• Dokumen Sumber:
^^^^
Senin, 12 Maret 2012

Mengembalikan Sastra untuk Masyarakat


Anak-anak berlarian dari arah perempatan lampu merah jalan Cut Mutia-Chairil Anwar Kota Bekasi menuju ke sebuah jalan kecil, sebelah Utara Kampus Universitas Islam ‘45’ (Unisma). Mereka membawa seperangkat alat musik seperti ukulele, bongol dan kecrek. “Mari naik,” kata seorang gadis kecil bernama Raina (12) pada teman-temannya.

Pengamen-pengamen itu masuk ke Perpustakaan Pinggir Kali: sebuah taman bacaan yang sengaja dibangun Komunitas Sastra Kalimalang. Saung sastra, begitu orang menyebut, tak seberapa luas. Bangunannya pun tak seperti perpustakaan di sekolah-sekolah, hanya terbuat dari rakitan bambu. Buku-buku sengaja digantung dengan menggunakan tali dan jepitan. Sekilas, bila memasukinya, kita serasa dihujani buku-buku yang kadang kerap menabrak kepala. Konsep ini sengaja dibuat untuk, salah satunya, mengingatkan pengunjung bahwa manusia tak boleh sombong akan ilmu. Tamparan buku adalah peringatan agar kita mesti rajin membaca.

Selain pengamen, mahasiswa, anggota satpam, tukang ojek, pedagang sekitar atau orang umum bebas membaca di saung sastra. Buku-buku bertema sastra dan budaya di sini ialah sumbangan masyarakat serta para pecinta sastra. Hingga kini, telah terkumpul sedikitnya sekitar 400 buku yang terdaftar dalam katalog. Setiap hari tercatat rata-rata ada 50 pengunjung. Untuk menarik minat baca, Sastra Kalimalang menyediakan beberapa surat kabar dan majalah lokal maupun nasional.
^^^^
• Materi Hasil Ekstraksi:
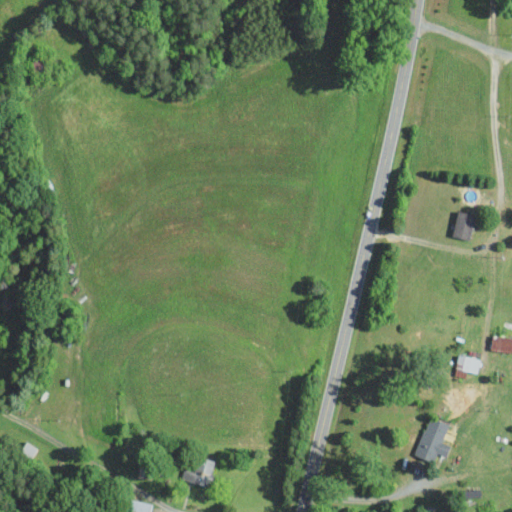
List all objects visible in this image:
road: (462, 38)
road: (500, 210)
building: (462, 225)
road: (362, 256)
building: (500, 342)
building: (465, 363)
building: (431, 438)
road: (98, 464)
building: (198, 470)
road: (366, 496)
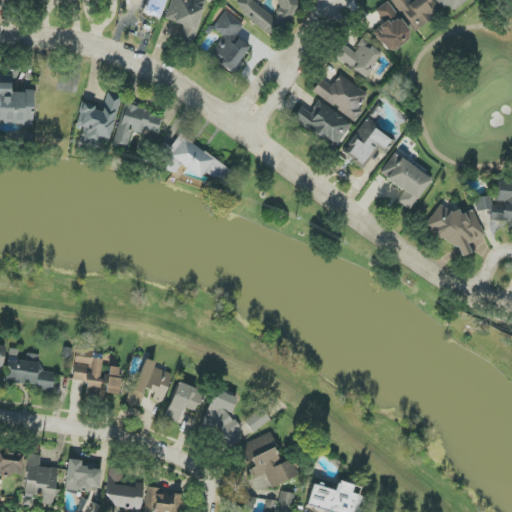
^^^^
• Soal Singkat A:
Kutip secara persis bagian dari teks tentang Perpustakaan Pinggir Kali mulai dari "Anak-anak berlarian dari" sampai dengan dan termasuk "(12) pada teman-temannya.".
• Soal Singkat B:
Sebutkan semua kelompok orang selain pengamen yang menurut teks tentang Perpustakaan Pinggir Kali bebas membaca di saung sastra.

• Jawaban Soal A:
Anak-anak berlarian dari arah perempatan lampu merah jalan Cut Mutia-Chairil Anwar Kota Bekasi menuju ke sebuah jalan kecil, sebelah Utara Kampus Universitas Islam ‘45’ (Unisma). Mereka membawa seperangkat alat musik seperti ukulele, bongol dan kecrek. “Mari naik,” kata seorang gadis kecil bernama Raina (12) pada teman-temannya.

• Jawaban Soal B:
- mahasiswa
- anggota satpam
- tukang ojek
- pedagang sekitar
- orang umum